A guardiã de cães e gatos de Ilhabela, no litoral norte de São Paulo

Reginaldo Pupo

ILHABELA No dicionário de Dochie Dobrota, 61, Ilhabela é um conjunto de ilhas cercado de cães e gatos doentes e idosos por todos os lados que precisam de um lar. No litoral norte de São Paulo, a aposentada há 20 anos recolhe nas ruas do arquipélago animais em sua maioria com idade avançada ou alguma enfermidade e os leva para sua casa.

Apesar de já aposentada, Dochie gasta a maior parte do salário que recebe como balconista em um supermercado para adquirir ração e medicamentos. “Estou cansada, exausta, com idade avançada, mas preciso do trabalho para alimentá-los. E permanecerei assim enquanto tiver forças.”

A aposentadada Dochie Dobrota, 61, com um dos 48 cães e 150 gatos que recolheu nas ruas e que abriga em sua casa em Ilhabela, no litoral norte de SP. Crédito: Reginaldo Pupo-2.fev.2018 / Folhapress

Muitos dos bichos foram encontrados com doenças terminais, câncer e até mutilações. “Animais doentes, aleijados, ninguém quer adotar. Preferem os sadios, bonitinhos”, diz ela.
Para abrigá-los, ela construiu um canil e um gatil improvisados, erguidos com restos de madeira, cercas de arame e telhas de amianto nos fundos de sua casa, também feita em madeira, no alto de um morro, longe da vizinhança.  Mesmo assim, já recebeu queixa de vizinhos incomodados com os latidos.

Procurada, a Prefeitura de Ilhabela não informou se há queixas formais contra Dochie nem se há alguma irregularidade sanitária pelo fato de ela acumular animais, muitos doentes, em sua casa.
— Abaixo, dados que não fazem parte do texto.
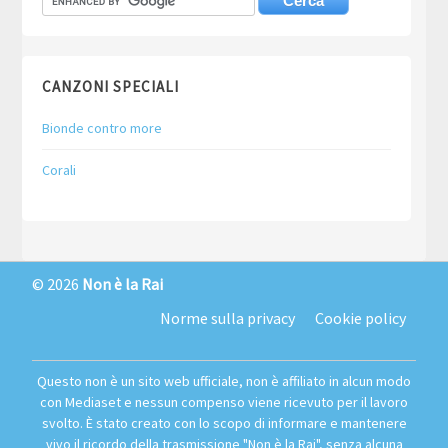
CANZONI SPECIALI
Bionde contro more
Corali
© 2026
Non è la Rai
Norme sulla privacy
Cookie policy
Questo non è un sito web ufficiale, non è affiliato in alcun modo
con Mediaset e nessun compenso viene ricevuto per il lavoro
svolto. È stato creato con lo scopo di informare e mantenere
vivo il ricordo della trasmissione "Non è la Rai", senza alcuna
Ela conta que, de forma voluntária, veterinários fazem consultas regulares aos cães e gatos, que são vacinados e vermifugados. Em 2010, a prefeitura demoliu o canil e o gatil erguidos por ela, sob a alegação de que a estrutura estaria irregular. “Não me notificaram, não avisaram. Simplesmente chegaram aqui e colocaram tudo abaixo, mesmo com os cães e gatos”, conta ela.

Anos depois, ela diz que recebeu indenização após ter ingressado com ação judicial contra a prefeitura por danos morais, por intermédio de uma advogada que também trabalhou de forma voluntária no caso.

O canil atual já está com sua estrutura comprometida e com risco de desabar.

Devido às dificuldades financeiras, Dochie depende de doações de voluntários para alimentar “seus filhos”, como ela gosta de chamá-los. “Recorro a amigos, a pessoas que gostam de animais. Tem mês que eles podem ajudar, mas nem sempre é possível”.

Além da renda da aposentadoria, ela trabalha em supermercado para complementar os gastos com ração

No último dia 14 de fevereiro, Dochie levou um grande susto. Acabou caindo de uma altura de 40 metros ao lado de sua casa, após tentar resgatar uma cadela que havia despencado pela ribanceira. Ao tentar descer, escorregou após a vegetação não suportar seu peso.

Foi socorrida pelo Corpo de Bombeiros com escoriações leves, após duas horas de operação de resgate. “Faria tudo de novo, por amor que tenho pelos cães”.